Dr Clare Kelliher, senior lecturer in strategic human resource management at Cranfield School of Management, said an increasing number of people are working non-standard hours.
She claimed that managerial and professional people in particular are working in different ways, with work interspersed with different activities.
Some people choose to work during evenings and weekends to free up time during the day, while some continue with employment duties during their daily commute.
The latest Labour Force Survey from the Office for National Statistics (ONS) recently found that British employees are now putting in fewer hours on average per week at work than they were in 1992.
Between April and June 2011, the average working time for all in employment stood at 36.3 hours a week, a fall of 4.7 per cent on the 1992 level of 38.1 hours a week.
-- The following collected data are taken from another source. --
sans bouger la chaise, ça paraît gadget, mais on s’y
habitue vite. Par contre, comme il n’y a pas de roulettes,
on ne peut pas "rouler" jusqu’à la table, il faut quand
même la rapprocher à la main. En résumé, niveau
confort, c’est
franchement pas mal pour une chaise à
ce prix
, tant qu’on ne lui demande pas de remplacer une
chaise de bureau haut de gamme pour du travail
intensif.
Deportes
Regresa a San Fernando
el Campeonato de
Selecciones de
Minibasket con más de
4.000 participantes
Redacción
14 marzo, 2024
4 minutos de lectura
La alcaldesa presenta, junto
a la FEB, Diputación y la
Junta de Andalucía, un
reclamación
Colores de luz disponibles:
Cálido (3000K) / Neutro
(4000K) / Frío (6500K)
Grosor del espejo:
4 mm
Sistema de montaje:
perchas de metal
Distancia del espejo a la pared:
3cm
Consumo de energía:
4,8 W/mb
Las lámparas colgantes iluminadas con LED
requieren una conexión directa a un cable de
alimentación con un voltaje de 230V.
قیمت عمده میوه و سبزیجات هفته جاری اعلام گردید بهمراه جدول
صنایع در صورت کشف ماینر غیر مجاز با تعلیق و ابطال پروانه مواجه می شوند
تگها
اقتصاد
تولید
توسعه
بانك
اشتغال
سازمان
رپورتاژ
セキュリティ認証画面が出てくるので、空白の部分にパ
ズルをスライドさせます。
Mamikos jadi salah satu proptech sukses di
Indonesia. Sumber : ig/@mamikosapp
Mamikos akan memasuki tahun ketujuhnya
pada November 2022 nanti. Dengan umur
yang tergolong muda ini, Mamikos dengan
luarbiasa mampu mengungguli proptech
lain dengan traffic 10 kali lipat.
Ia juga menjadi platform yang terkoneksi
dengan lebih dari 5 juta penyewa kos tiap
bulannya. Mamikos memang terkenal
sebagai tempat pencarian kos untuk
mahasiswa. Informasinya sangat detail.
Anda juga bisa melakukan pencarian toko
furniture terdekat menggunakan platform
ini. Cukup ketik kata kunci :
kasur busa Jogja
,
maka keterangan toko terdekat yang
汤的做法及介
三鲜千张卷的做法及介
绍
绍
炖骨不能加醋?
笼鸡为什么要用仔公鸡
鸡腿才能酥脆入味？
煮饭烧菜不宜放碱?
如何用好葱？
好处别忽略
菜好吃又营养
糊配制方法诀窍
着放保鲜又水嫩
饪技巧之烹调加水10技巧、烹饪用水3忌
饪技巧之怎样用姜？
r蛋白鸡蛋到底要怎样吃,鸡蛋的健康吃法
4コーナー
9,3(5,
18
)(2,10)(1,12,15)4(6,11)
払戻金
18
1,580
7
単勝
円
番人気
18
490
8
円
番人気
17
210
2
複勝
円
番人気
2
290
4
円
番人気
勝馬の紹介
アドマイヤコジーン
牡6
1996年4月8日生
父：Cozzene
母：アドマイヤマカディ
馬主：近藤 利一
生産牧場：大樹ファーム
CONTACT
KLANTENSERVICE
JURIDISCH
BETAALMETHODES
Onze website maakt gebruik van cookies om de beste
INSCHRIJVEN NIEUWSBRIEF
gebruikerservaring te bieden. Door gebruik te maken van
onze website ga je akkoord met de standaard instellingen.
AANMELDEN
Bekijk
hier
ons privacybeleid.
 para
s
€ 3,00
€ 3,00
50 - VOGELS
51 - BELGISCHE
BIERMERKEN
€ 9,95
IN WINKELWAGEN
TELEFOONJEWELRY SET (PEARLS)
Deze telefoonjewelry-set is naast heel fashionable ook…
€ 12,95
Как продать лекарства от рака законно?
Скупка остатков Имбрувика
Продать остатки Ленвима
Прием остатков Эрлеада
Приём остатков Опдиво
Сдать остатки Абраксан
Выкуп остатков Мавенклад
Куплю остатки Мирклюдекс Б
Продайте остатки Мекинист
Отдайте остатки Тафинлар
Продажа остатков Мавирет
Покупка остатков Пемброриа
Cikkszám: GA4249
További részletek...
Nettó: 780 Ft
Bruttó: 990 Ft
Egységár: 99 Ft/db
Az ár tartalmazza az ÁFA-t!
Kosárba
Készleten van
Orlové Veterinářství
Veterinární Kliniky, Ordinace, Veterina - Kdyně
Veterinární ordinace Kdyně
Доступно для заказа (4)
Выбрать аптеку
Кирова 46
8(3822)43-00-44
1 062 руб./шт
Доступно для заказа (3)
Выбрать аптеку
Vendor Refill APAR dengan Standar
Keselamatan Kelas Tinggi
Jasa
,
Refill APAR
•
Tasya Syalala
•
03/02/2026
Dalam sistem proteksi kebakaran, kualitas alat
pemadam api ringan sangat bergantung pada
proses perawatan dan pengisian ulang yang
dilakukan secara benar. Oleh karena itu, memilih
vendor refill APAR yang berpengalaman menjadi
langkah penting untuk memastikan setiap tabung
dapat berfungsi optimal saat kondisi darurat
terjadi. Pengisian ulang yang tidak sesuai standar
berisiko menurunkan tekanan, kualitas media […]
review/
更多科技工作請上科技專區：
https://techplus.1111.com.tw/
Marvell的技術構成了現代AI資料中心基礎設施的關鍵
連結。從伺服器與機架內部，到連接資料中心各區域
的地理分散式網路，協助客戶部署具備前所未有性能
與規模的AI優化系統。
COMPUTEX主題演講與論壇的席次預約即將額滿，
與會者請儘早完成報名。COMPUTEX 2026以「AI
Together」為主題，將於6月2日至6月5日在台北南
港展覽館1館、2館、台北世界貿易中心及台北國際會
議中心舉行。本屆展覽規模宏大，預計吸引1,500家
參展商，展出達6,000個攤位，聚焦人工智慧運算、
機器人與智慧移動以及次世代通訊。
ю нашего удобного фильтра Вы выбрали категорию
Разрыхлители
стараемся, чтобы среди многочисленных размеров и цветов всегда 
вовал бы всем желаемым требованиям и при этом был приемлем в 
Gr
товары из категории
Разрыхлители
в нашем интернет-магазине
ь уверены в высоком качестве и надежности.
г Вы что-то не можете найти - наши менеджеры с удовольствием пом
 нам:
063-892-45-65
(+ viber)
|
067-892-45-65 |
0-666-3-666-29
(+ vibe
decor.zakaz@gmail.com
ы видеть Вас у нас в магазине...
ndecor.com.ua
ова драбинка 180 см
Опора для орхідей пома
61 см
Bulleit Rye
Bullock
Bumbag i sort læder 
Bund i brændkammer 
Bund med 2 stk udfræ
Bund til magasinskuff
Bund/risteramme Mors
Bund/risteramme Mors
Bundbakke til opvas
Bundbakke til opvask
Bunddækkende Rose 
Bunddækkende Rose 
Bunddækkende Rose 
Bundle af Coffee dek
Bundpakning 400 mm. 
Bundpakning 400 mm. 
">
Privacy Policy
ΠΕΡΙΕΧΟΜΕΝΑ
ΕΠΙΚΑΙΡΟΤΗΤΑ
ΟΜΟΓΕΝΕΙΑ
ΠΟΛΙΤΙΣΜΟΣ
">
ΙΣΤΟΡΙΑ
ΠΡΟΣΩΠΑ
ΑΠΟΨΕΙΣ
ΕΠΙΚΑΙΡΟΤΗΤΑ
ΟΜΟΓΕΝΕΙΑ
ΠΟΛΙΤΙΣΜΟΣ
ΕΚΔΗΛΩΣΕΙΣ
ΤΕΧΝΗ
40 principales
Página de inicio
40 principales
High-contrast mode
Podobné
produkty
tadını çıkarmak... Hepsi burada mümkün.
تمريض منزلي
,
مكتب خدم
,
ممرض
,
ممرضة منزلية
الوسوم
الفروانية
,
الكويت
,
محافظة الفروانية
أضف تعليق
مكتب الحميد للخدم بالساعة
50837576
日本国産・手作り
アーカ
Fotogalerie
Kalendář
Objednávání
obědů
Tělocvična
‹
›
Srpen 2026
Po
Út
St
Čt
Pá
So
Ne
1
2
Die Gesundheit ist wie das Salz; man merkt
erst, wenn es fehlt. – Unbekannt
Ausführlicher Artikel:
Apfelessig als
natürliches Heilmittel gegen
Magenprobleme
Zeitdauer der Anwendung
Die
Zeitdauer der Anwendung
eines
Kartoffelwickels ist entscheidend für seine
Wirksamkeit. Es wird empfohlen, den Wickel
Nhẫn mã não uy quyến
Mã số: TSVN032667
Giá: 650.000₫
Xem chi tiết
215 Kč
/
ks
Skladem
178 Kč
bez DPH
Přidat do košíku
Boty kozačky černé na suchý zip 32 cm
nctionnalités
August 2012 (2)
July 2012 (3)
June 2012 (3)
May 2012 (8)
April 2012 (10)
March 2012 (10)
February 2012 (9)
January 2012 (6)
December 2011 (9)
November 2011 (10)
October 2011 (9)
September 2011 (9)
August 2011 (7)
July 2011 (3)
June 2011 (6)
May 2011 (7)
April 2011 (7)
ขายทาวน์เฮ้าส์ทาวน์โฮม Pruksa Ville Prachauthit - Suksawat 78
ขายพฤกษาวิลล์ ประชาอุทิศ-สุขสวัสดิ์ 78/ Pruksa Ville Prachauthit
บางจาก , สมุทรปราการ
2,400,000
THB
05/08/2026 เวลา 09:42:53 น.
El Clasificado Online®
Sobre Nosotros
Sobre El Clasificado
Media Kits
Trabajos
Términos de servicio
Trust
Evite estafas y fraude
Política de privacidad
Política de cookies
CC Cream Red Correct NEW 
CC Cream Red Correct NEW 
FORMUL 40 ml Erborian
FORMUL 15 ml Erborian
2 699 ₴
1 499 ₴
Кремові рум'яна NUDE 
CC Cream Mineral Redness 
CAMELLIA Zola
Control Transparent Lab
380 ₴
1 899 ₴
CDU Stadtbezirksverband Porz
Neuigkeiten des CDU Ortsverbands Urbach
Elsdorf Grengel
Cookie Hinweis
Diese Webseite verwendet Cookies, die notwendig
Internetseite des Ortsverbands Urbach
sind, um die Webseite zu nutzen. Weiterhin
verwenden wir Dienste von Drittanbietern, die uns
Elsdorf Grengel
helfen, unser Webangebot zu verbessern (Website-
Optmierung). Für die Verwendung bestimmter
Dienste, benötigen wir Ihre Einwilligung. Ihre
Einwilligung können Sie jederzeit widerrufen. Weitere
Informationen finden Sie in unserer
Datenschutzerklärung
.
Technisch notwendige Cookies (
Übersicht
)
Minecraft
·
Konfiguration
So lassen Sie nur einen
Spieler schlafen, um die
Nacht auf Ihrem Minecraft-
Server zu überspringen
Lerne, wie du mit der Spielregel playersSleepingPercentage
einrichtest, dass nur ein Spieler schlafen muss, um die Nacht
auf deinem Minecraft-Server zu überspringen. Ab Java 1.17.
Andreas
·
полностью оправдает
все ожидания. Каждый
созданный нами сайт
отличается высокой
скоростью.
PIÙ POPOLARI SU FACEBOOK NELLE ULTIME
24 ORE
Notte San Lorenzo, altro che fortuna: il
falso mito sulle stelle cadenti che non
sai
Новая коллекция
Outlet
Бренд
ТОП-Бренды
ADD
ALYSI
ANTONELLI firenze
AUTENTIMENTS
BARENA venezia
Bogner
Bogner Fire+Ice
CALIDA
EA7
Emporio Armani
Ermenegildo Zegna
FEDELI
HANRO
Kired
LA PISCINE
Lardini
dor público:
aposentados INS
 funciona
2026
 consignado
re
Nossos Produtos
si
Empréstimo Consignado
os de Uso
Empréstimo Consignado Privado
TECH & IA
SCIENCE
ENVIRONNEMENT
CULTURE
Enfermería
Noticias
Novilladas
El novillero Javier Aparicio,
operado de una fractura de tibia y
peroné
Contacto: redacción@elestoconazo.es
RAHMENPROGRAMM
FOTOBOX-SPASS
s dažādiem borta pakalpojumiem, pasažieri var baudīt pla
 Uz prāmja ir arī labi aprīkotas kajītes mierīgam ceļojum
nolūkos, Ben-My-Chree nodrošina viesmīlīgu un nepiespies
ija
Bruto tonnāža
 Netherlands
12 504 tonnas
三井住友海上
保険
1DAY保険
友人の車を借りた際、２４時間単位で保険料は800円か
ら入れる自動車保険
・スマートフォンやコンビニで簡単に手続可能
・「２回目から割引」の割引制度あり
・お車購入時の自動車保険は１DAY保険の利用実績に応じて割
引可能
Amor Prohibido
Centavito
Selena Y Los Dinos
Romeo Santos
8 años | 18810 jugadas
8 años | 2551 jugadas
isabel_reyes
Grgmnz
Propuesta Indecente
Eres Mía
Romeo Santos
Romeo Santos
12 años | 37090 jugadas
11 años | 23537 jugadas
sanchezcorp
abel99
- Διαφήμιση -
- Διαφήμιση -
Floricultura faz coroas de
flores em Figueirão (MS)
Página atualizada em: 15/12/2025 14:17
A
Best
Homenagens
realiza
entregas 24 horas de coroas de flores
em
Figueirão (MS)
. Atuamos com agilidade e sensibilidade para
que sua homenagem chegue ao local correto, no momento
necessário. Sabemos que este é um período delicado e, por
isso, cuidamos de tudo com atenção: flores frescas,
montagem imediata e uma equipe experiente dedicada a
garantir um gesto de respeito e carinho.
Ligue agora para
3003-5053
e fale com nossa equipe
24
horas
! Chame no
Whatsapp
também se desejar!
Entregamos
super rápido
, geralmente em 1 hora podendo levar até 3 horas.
The ONS said this has been affected by changes in the structure of the economy, with a higher proportion of employment being in services where hours tend to be shortest.
However, Dr Kelliher questioned the statistics, claiming that UK employees typically spend more hours working 'off the record' than they did 20 years ago.
"There is in some sense a difficulty associated with measuring hours, particularly when you talk about managerial and professional workers," she said.
"With various communication technologies, work doesn't tend to start at the workplace and finish when they leave. With iPhones, BlackBerries et cetera, people are often working outside of regular working hours, and that is quite difficult to capture in some senses."
Dr Kelliher said that if people answer emails over the weekend or take calls outside of normal working hours, this time spent working is not necessarily measured.
Also, she claimed that many employees work harder today than was perhaps the case in previous decades.
With constant access to technology, employees can work from any location, including planes, trains and hotel rooms, meaning there is less 'dead time' during the working week.